Increase in transactional relationships
Longstanding relationships with your lawyer are a thing of the past, as the relationships between clients and firms has become more transactional. It’s more likely that malpractice claims will be asserted because clients aren’t as concerned about hurting lawyers they barely know, and less likely they will be resolved prefiling, says Ragesh Tangri, San Francisco-based partner at Morrison Foerster.
Lack of systems
Laws have become extremely complex, and there are more major legal projects executed by large teams, says Timothy Dietrich, partner at Barley Snyder.
“It’s very difficult to get good outcomes unless you’re systematic,” he says. That’s why he says his firm created a program based on quality systems that typically would be found in manufacturing and service industries to manage risk and quality. “Our view was, ‘Why can’t we do the same thing for legal services?’” he asks.
The firm’s solution was to create a checklist system that Dietrich says has been working well—especially for repetitive tasks—and focuses on the strategy. For example, when working on mortgage foreclosures, which are a procedurally complex process, the firm has a checklist to enforce the right steps in the right order. Within that checklist, they use work plans for larger processes and mapping techniques.

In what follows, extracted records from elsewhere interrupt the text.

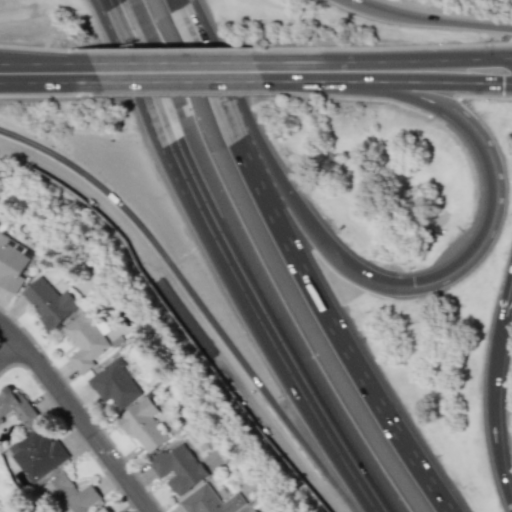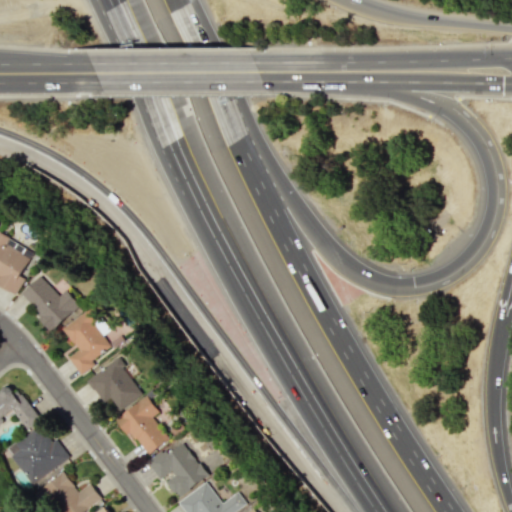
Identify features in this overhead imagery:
road: (115, 1)
road: (354, 2)
road: (434, 16)
road: (508, 57)
road: (474, 59)
road: (508, 60)
road: (279, 68)
road: (367, 68)
road: (180, 69)
road: (69, 70)
road: (23, 71)
road: (476, 84)
road: (372, 85)
road: (222, 93)
road: (156, 140)
road: (279, 172)
road: (496, 214)
road: (234, 263)
road: (302, 263)
building: (11, 264)
road: (508, 300)
building: (48, 301)
road: (191, 307)
building: (83, 340)
building: (84, 340)
road: (11, 353)
building: (113, 384)
building: (16, 406)
road: (85, 406)
road: (495, 410)
road: (77, 415)
building: (142, 425)
building: (36, 453)
building: (178, 467)
building: (68, 494)
building: (209, 501)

The firm brings in outsiders to teach their attorneys how to make and to follow the checklists. “The result has been—our insurers would say—good for us,” Dietrich says, declining to provide specific insurance claim details. “It’s assisted us in lowering our cost of insurance substantially within a few years.”
Common mistakes
Clients have become accustomed to quick results, thanks to the Amazon effect, training everyone to expect outcomes in minutes. This leads to email-related blunders, misdirected messages and careless mistakes.
“In many of the legal malpractice claims I’ve defended, the plaintiff’s Exhibit 1 is an embarrassing email message the defendant lawyer regretted the instant he or she pressed the ‘Send’ button,” says David Atkins, partner in the Connecticut law firm of Pullman & Comley and head of the firm’s professional liability practice group.
Less hesitation to sue lawyers
And this is expected to continue to increase, Sprinkle says. Knowing most attorneys are covered by liability insurance, clients are more inclined to sue for seemingly minor issues. In 2021, TerraForm Power sued its law firms, Orrick Herrington & Sutcliffe and Cleary Gottlieb Steen & Hamilton, saying their lawyers wrote the word “buyers” rather than “buyer” in a purchase agreement, and claimed $300 million in damages.